An dieser Stelle noch eine kleine inhaltliche Anmerkung: Es ist falsch, wenn behauptet wird, Länder wie die ČSSR, Polen oder Ungarn hätten sich seit den 1970er-Jahren erneut einer eher „nationalen“ Betrachtung zugewandt. Zwar wurde die unterwürfige Bindung an die Sowjetunion, wie sie noch die 1950er-Jahre prägte, gelockert. Zugleich ließ man aber gerade die schrille nationalistische Propaganda hinter sich, wie sie für den Stalinismus nicht nur in der Sowjetunion, sondern überall typisch ist (siehe Albanien und Nordkorea) und ersetzte sie durch eine eher „pragmatische“, verhaltene Werbung für das jeweilige sozialistische System.
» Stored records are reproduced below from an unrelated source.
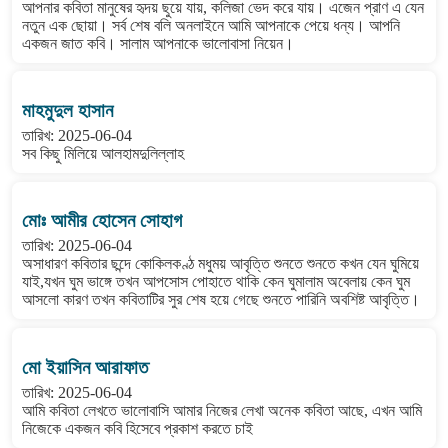
আপনার কবিতা মানুষের হৃদয় ছুয়ে যায়, কলিজা ভেদ করে যায়। এজেন প্রাণ এ যেন
নতুন এক ছোয়া। সর্ব শেষ বলি অনলাইনে আমি আপনাকে পেয়ে ধন্য। আপনি
একজন জাত কবি। সালাম আপনাকে ভালোবাসা নিয়েন।
মাহমুদুল হাসান
তারিখ: 2025-06-04
সব কিছু মিলিয়ে আলহামদুলিল্লাহ
মোঃ আমীর হোসেন সোহাগ
তারিখ: 2025-06-04
অসাধারণ কবিতার ছন্দে কোকিলকণ্ঠ মধুময় আবৃত্তি শুনতে শুনতে কখন যেন ঘুমিয়ে
যাই,যখন ঘুম ভাঙ্গে তখন আপসোস পোহাতে থাকি কেন ঘুমালাম অবেলায় কেন ঘুম
আসলো কারণ তখন কবিতাটির সুর শেষ হয়ে গেছে শুনতে পারিনি অবশিষ্ট আবৃত্তি।
মো ইয়াসিন আরাফাত
তারিখ: 2025-06-04
আমি কবিতা লেখতে ভালোবাসি আমার নিজের লেখা অনেক কবিতা আছে, এখন আমি
নিজেকে একজন কবি হিসেবে প্রকাশ করতে চাই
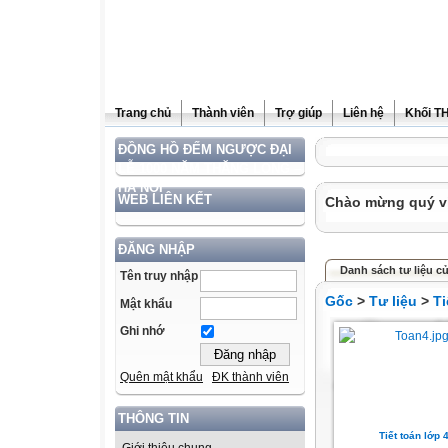
Trang chủ
Thành viên
Trợ giúp
Liên hệ
Khối T
ĐỒNG HỒ ĐẾM NGƯỢC ĐẠI
LỄ 1000 NĂM THĂNG LONG –
HÀ NỘI
WEB LIÊN KẾT
Chào mừng quý vị 
ĐĂNG NHẬP
Danh sách tư liệu c
Tên truy nhập
Gốc
>
Tư liệu
>
Ti
Mật khẩu
Ghi nhớ
Quên mật khẩu
ĐK thành viên
THÔNG TIN
Tiết toán lớp 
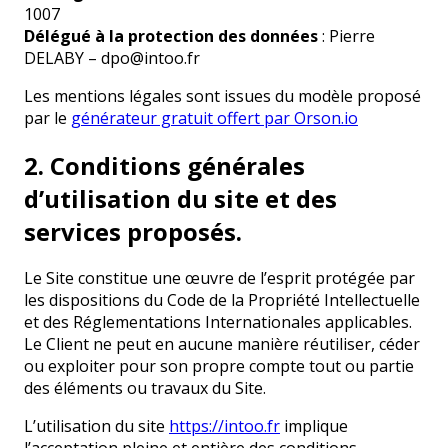
1007
Délégué à la protection des données
: Pierre
DELABY – dpo@intoo.fr
Les mentions légales sont issues du modèle proposé
par le
générateur gratuit offert par Orson.io
2. Conditions générales
d’utilisation du site et des
services proposés.
Le Site constitue une œuvre de l’esprit protégée par
les dispositions du Code de la Propriété Intellectuelle
et des Réglementations Internationales applicables.
Le Client ne peut en aucune manière réutiliser, céder
ou exploiter pour son propre compte tout ou partie
des éléments ou travaux du Site.
L’utilisation du site
https://intoo.fr
implique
Die Uniformität des sowjetischen Systems bis Ende der 1950er-Jahre ging mit betont „nationalen“ Botschaften und Verpackungen einher, was die Legitimität der mit Gewalt eingerichteten Parteidiktaturen erhöhen sollte.4

Die Ausstellung im DHM bietet eine wunderbare Gelegenheit, über die Erinnerung und Erinnerungsforschung der letzten Jahrzehnte nachzudenken; sie regt an, bildet und lohnt auf jeden Fall den Besuch.

Anmerkungen:
1 Eine Auswahl: Baureithel, Ulrike, Bilder einer unabschließbaren Geschichte, in: Freitag, 19.11.2004; Laube, Stefan, Europäisches Bildgedächtnis. Eine historische Ausstellung zur Chiffre ‚1945’ in Berlin, in: Neue Zürcher Zeitung, 29.10.2004; Schmidt, Thomas E., Der Boulevard der Lebenslügen. Ein Ausstellung im DHM in Berlin macht die Abgründe in den europäischen Geschichtsbildern sichtbar, in: DIE ZEIT, 3.2.2005; Bahners, Patrick, Der Mythos der Verdrängung. Legendenbildung im DHM: Der Holocaust und die Nationen, in: Frankfurter Allgemeine Zeitung, 27.1.2005.
2 „Mythen der Nationen. Ein europäisches Panorama“, 20.3. bis 9.6.1998. Siehe <http://www.dhm.de/ausstellungen/mythen>.
3 Zum Katalog vgl. die ausführliche Besprechung von Andreas Biefang im Archiv für Sozialgeschichte online 44 (2004): <http://library.fes.de/fulltext/afs/htmrez/80631.htm>.
4 Vgl. Klimó, Árpád von, Nation, Konfession, Geschichte. Zur nationalen Geschichtskultur Ungarns im europäischen Kontext (1860–1948), München 2003.